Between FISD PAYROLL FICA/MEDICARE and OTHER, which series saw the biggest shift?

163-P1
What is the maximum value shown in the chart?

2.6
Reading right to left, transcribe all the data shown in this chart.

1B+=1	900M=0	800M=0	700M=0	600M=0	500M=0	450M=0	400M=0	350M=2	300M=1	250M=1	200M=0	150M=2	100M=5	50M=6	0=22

==*==

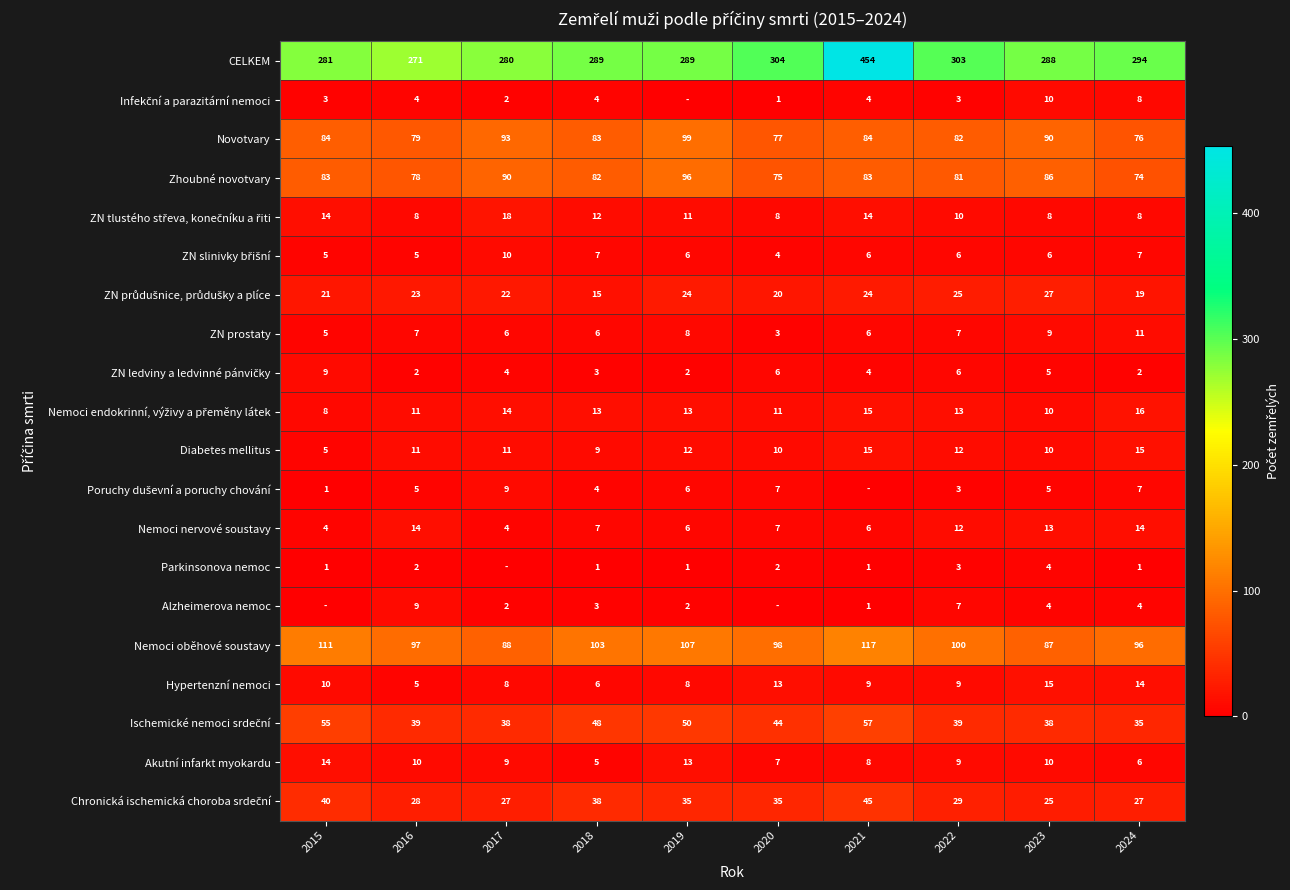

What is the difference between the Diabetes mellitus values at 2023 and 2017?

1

==*==

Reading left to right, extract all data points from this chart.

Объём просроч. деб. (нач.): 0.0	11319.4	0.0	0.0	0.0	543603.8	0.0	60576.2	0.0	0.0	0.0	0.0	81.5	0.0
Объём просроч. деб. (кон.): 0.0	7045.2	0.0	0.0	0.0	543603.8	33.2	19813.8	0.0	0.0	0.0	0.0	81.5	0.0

==*==

What you have to do: How many lines in the items above contain the word "this"? Reply with the number alone.

Exercise response: 2